Last Acts: A Vision for Better Care at the End of Life

Music to the Ears of the Dying

By: Harris K

Published: December 30, 2004

Sometimes there's just no medical substitute for the soul-soothing power of music. Operating on that premise since 1992, the Chalice of Repose Project, based in Missoula, Mont., has relieved both the mental and physical pain of countless patients facing the end of life.

The project operates as an end-of-life patient care program dedicated to lovingly serving the physical and spiritual needs of the dying through the use of prescriptive music. Housed within the 195-bed acute care facilities of St. Patrick Hospital, the Chalice of Repose Project makes use of a relatively new field of music called music-thanatology.

The field was developed by Therese Schroeder-Sheker and seeks to offer patients and loved ones something meaningful and calming when medical interventions are no longer beneficial.

From its earliest inception, the Chalice of Repose Project vision has been to lovingly serve the physical and spiritual needs of the dying with the delivery of prescriptive music, live at the bedside of the dying person, comments Schroeder-Sheker. “Patients are not wired or connected to more invasive technologies, electrodes or probes. No additional medical apparatus is involved in either delivering or receiving prescriptive music.”
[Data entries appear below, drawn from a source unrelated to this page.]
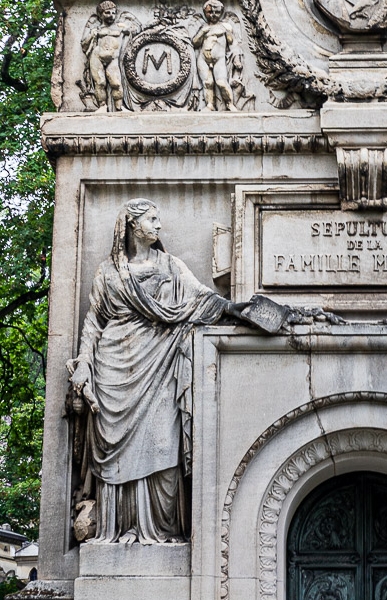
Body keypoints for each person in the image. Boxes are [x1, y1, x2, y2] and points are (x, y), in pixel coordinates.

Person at [67, 199, 294, 544]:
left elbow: (204, 299)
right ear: (132, 225)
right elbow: (93, 322)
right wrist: (84, 363)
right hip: (113, 370)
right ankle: (120, 531)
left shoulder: (171, 266)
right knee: (115, 462)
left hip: (161, 364)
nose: (158, 226)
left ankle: (161, 531)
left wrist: (240, 311)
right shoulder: (108, 272)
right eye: (152, 219)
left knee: (163, 448)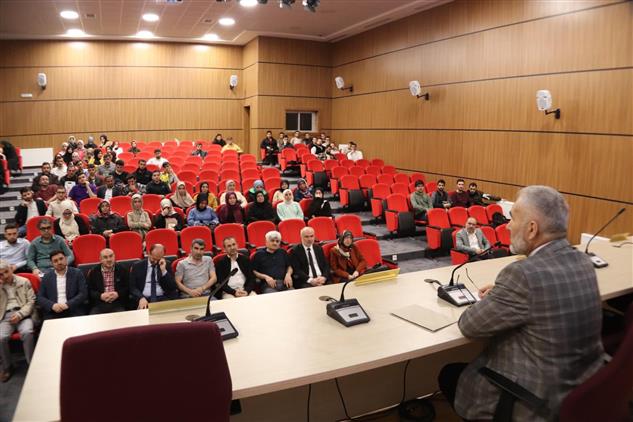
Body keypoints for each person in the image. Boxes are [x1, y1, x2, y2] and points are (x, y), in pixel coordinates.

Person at [439, 186, 605, 421]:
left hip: (535, 403)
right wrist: (505, 293)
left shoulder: (522, 275)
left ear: (531, 229)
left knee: (449, 374)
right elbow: (547, 291)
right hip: (580, 391)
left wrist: (504, 293)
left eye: (513, 217)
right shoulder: (582, 260)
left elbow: (469, 325)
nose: (506, 225)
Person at [0, 260, 37, 382]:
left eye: (6, 272)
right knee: (1, 337)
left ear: (11, 269)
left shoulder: (24, 281)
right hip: (4, 316)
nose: (5, 276)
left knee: (27, 332)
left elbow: (31, 301)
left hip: (23, 313)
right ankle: (7, 367)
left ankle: (31, 364)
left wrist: (20, 314)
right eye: (1, 274)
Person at [37, 250, 87, 320]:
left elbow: (83, 293)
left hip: (73, 310)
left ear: (66, 259)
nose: (59, 262)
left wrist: (67, 305)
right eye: (55, 261)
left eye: (61, 259)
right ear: (52, 263)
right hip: (53, 312)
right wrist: (52, 305)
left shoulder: (77, 273)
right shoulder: (47, 277)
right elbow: (40, 297)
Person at [130, 244, 178, 309]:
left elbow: (172, 287)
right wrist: (141, 298)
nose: (155, 262)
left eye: (158, 259)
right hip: (144, 299)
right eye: (153, 259)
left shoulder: (166, 264)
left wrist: (163, 270)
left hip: (162, 298)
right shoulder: (137, 266)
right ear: (149, 253)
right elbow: (132, 287)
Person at [86, 248, 129, 314]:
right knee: (94, 319)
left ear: (114, 257)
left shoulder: (122, 269)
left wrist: (118, 294)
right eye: (105, 257)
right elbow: (90, 290)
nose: (109, 259)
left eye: (111, 256)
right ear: (100, 259)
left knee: (121, 319)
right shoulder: (93, 271)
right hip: (99, 303)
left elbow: (128, 287)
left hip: (118, 302)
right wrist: (100, 296)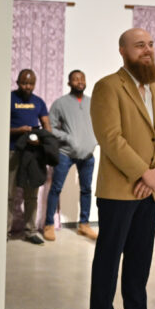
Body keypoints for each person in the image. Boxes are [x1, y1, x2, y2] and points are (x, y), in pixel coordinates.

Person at [88, 28, 155, 309]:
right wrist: (145, 172)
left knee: (141, 257)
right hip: (118, 190)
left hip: (150, 191)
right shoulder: (107, 87)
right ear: (123, 51)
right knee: (109, 257)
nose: (148, 50)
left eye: (151, 45)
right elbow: (110, 138)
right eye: (140, 45)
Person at [43, 69, 98, 241]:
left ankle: (84, 225)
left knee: (87, 190)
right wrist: (68, 138)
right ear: (69, 83)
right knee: (56, 188)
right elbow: (50, 127)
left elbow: (101, 123)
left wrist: (94, 139)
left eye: (82, 79)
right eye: (75, 79)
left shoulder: (93, 102)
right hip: (65, 154)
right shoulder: (60, 103)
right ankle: (49, 224)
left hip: (88, 155)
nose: (79, 82)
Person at [8, 69, 51, 245]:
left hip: (33, 154)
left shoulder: (39, 102)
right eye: (24, 83)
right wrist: (18, 131)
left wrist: (41, 138)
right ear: (17, 82)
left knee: (31, 194)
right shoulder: (9, 99)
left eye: (31, 83)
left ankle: (30, 231)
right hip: (12, 151)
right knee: (8, 194)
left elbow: (47, 126)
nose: (28, 86)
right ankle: (4, 231)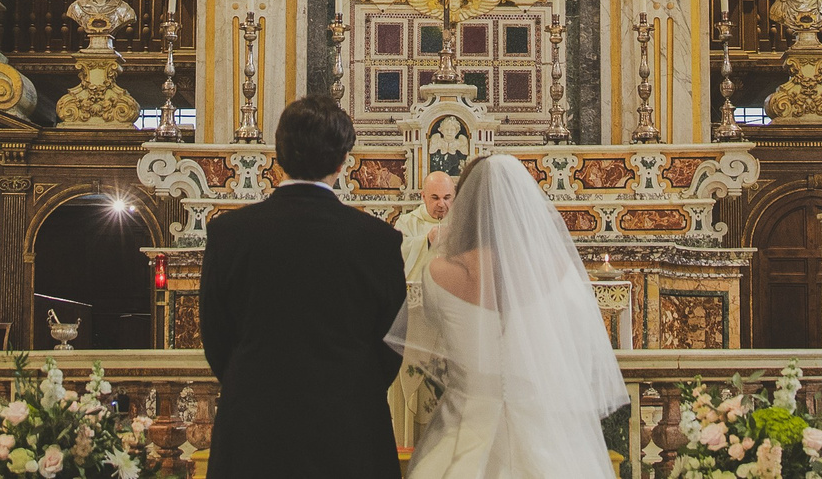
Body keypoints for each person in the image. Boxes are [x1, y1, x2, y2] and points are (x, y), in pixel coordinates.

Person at [205, 94, 407, 479]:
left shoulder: (229, 234)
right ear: (343, 160)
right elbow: (393, 342)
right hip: (352, 431)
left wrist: (255, 380)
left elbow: (216, 337)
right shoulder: (377, 240)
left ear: (278, 154)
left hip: (253, 430)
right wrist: (354, 383)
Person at [388, 155, 626, 479]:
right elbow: (579, 343)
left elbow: (433, 329)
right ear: (522, 207)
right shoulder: (560, 273)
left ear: (465, 205)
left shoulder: (438, 273)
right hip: (546, 432)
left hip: (465, 431)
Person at [391, 171, 458, 457]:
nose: (441, 205)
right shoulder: (408, 223)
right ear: (422, 197)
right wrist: (427, 240)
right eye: (435, 198)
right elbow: (395, 258)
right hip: (416, 323)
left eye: (447, 198)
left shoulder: (462, 224)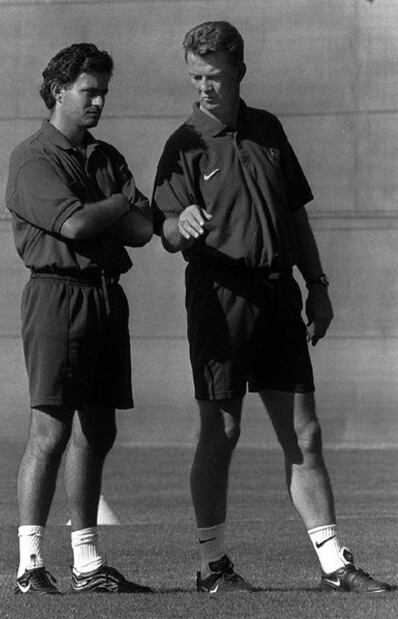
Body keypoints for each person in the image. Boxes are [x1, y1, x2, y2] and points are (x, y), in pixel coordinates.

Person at [152, 21, 390, 594]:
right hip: (219, 297)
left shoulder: (269, 129)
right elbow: (163, 227)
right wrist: (176, 226)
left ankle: (337, 564)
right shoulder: (183, 142)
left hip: (280, 293)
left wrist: (319, 284)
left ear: (239, 71)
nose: (204, 87)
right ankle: (213, 565)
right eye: (195, 77)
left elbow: (295, 215)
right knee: (224, 429)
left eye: (213, 76)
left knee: (304, 434)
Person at [6, 43, 153, 595]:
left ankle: (88, 563)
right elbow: (75, 226)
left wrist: (114, 210)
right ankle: (29, 563)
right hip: (56, 296)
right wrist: (117, 204)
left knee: (99, 428)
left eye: (104, 92)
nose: (98, 101)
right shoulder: (33, 157)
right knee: (50, 429)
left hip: (106, 297)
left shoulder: (105, 155)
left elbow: (141, 232)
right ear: (58, 91)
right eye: (89, 91)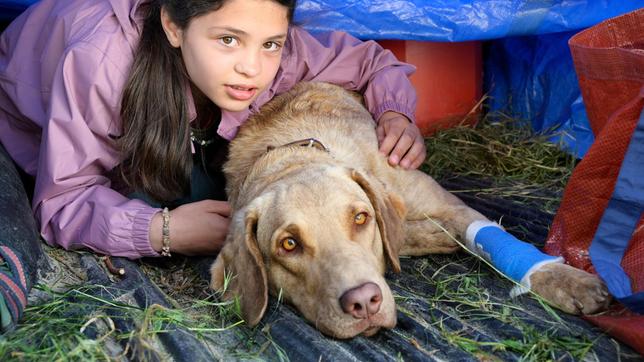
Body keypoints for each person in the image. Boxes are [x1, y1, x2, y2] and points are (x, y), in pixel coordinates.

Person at [0, 0, 425, 260]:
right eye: (228, 40)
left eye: (271, 44)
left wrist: (395, 114)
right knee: (150, 196)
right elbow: (61, 202)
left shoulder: (265, 51)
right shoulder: (101, 64)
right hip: (33, 127)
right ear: (173, 25)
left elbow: (372, 63)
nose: (252, 68)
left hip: (164, 115)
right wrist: (165, 233)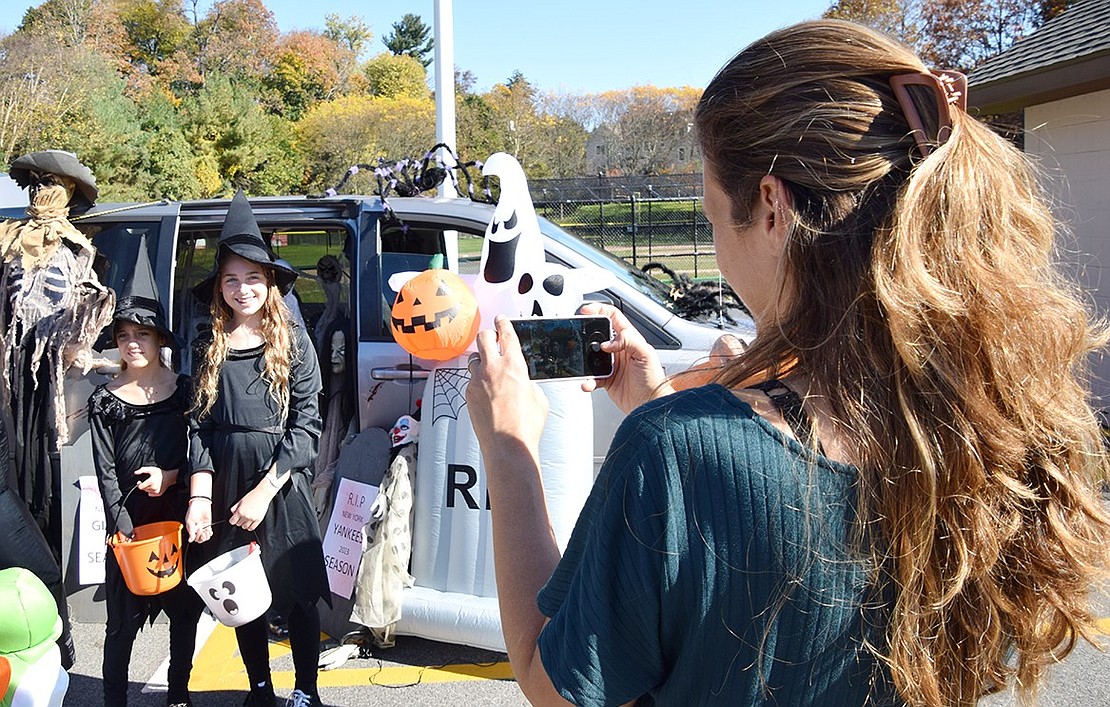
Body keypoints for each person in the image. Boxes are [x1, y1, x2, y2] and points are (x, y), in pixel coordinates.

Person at [465, 19, 1110, 707]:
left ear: (772, 207)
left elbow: (556, 684)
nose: (716, 241)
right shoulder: (998, 430)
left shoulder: (672, 455)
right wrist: (672, 402)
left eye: (713, 215)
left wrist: (508, 447)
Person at [184, 191, 327, 707]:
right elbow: (197, 426)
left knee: (298, 592)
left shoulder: (292, 338)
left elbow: (308, 424)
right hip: (226, 480)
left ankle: (306, 690)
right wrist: (201, 498)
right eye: (231, 279)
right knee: (242, 596)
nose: (242, 289)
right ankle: (260, 689)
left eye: (252, 278)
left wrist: (264, 492)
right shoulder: (208, 342)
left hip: (278, 482)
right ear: (218, 286)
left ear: (269, 284)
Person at [87, 262, 204, 707]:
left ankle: (178, 693)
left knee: (184, 614)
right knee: (121, 623)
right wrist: (121, 524)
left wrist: (173, 477)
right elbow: (103, 470)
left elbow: (202, 452)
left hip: (175, 516)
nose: (132, 344)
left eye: (143, 335)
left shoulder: (185, 390)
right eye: (123, 336)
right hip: (130, 524)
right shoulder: (106, 399)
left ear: (159, 341)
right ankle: (114, 700)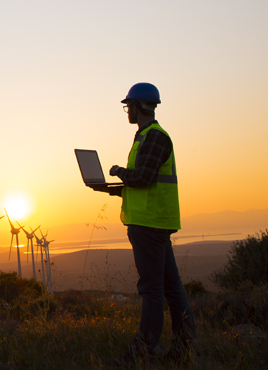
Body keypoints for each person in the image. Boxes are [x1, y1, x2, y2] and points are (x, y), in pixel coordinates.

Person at [93, 82, 195, 367]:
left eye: (129, 106)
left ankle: (141, 353)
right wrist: (111, 189)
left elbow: (144, 178)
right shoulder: (147, 137)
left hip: (149, 224)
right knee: (171, 288)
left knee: (152, 290)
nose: (127, 111)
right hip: (154, 222)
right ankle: (185, 350)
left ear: (138, 106)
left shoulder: (153, 137)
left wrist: (118, 172)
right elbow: (142, 182)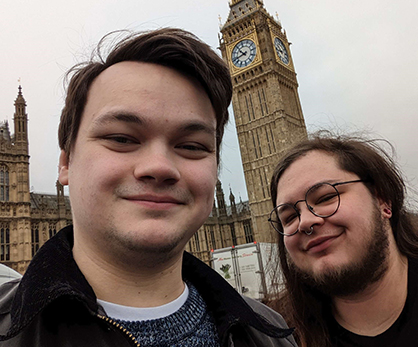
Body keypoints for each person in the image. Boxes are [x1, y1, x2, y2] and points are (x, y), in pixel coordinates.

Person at [0, 28, 297, 347]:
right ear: (66, 163)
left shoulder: (271, 333)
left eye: (192, 145)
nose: (158, 166)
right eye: (121, 138)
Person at [268, 132, 418, 347]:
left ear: (383, 199)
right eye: (289, 217)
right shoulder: (273, 336)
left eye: (326, 197)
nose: (305, 222)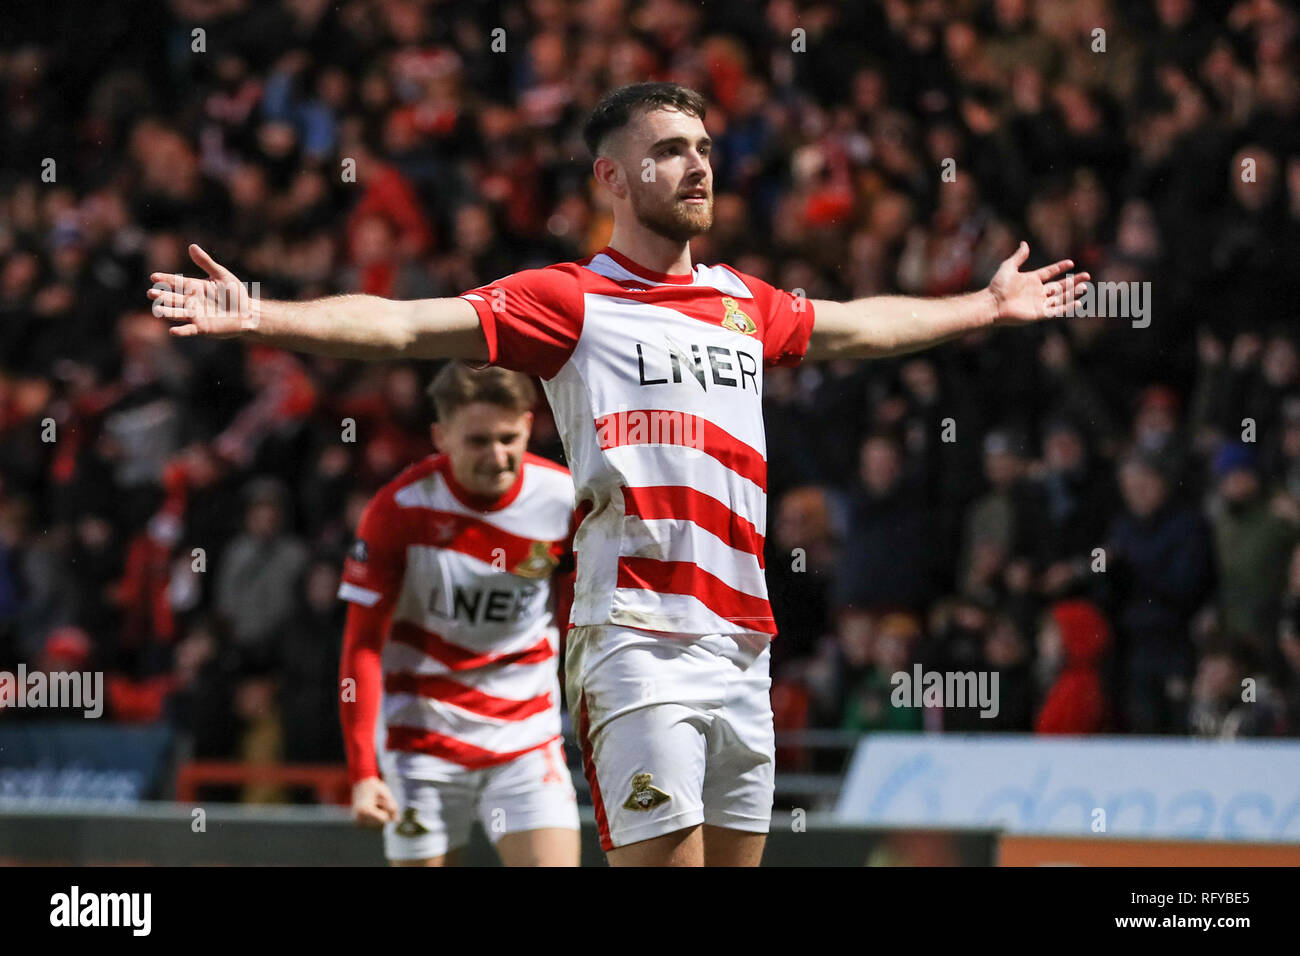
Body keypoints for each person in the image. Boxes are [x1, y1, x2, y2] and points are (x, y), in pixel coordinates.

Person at [147, 81, 1087, 866]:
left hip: (743, 639)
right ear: (612, 177)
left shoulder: (737, 302)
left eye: (706, 147)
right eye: (671, 149)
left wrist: (982, 306)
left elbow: (857, 325)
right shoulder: (572, 300)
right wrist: (260, 314)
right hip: (637, 637)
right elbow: (403, 325)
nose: (699, 166)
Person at [336, 363, 580, 866]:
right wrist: (363, 772)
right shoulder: (398, 510)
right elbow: (362, 645)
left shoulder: (563, 499)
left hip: (527, 739)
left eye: (509, 437)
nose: (498, 456)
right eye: (477, 441)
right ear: (440, 437)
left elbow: (583, 616)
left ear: (529, 426)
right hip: (422, 745)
Chalice of Repose practitioners attend deathbed vigils with only their harps and their voices as an offering. The live music is played at the patients' bedside and is designed specifically for the patients' needs. The musical caregiver sets up next to the bed and delivers restful, peaceful harmonies that can facilitate what they describe as “the unbinding process that is central to a peaceful, blessed death.”

It is the beats, the rhythms, and the tone of the music that carry the power to stimulate and soothe processes in the physical body. Practitioners and patients of this therapy notice physiological changes in the patient's nervous, respiratory, circulatory, and metabolic systems. The physical and emotional relief that these changes bring can account for the reduced pain and anxiety that so typically accompany the final hours of debilitating disease.

“Prescriptive music reflects the constantly changing physiological condition of the patient as evidenced by continually monitored vital signs,” says Schroeder-Sheker. “We underscore the differences between live music and prescriptive music. Prescriptive music cannot be prerecorded, for then it could not be responsive to actual fluctuating respiratory patterns, for example, or the sudden spike of an inflammatory condition.”

Throughout the six-and-a-half-year history of the unique program, the professional music-thanatologists have attended over 2000 deathbed vigils. The graduate program is rigorous, encompassing four semesters with over 900 contact hours in five tracts: academic, musical, medical, clinical, and interior. Among these and other commitments, students must complete a year-long clinical internship, a professional paper, and numerous, comprehensive exams.

The scientific basis for music-thanatology stems from Schroeder-Sheker's 25 years of clinical work with the dying. However, the historical and spiritual basis for the work finds roots in monastic medicine, developed at the medieval monastery of Cluny, France.

“We look deeply into the nature of health, illness, disease, life and death,” says Schroeder-Sheker. “Our modern-day inspiration, of course, is palliative medicine.”

It is important to note that music-thanatology is a different field from music therapy. Music-thanatology carries a focus solely based on palliative medicine and care of the dying. Music-thanatologists are caregivers with specific education in medicine and end-of-life care. It is that specific nature of the field, among other differences, which sets it apart. By contrast, music therapy is a field focusing on the assessment of emotional well-being, physical health, social functioning, communication abilities, and cognitive skills through musical responses.

Chalice of Repose practitioners are finding that their work is confidently supported by the physicians and nurses at St. Patrick's Hospital. The practice offers these doctors something they can offer families and patients when “heroic” measures to save a life are no longer feasible. The comfort and beauty that the harpists' therapy brings to a patients' bedside can quite often be the best way for a dying patient to let go of physical fears and spiritual reservations.

Although the job of a music-thanatologist at St. Patrick's Hospital is quite often hectic, the practitioners take comfort in the visible fruits of their labor. It is not uncommon for The Chalice of Repose office to receive letters, calls, pop-in visits and memorial contributions on almost every day of the week. With these daily reminders of success all around, this innovative program has positioned itself to be a vital standard component of supportive care of the dying.

This article was posted on www.lastacts.org on May 6, 1999.

Editor's Note: This article was originally published on www.lastacts.org, the Web site for Last Acts, formerly a national program of the Robert Wood Johnson Foundation. Be advised that the content of this article might be dated or inaccurate. The Foundation is reprinting the article here as a matter of general and historical interest.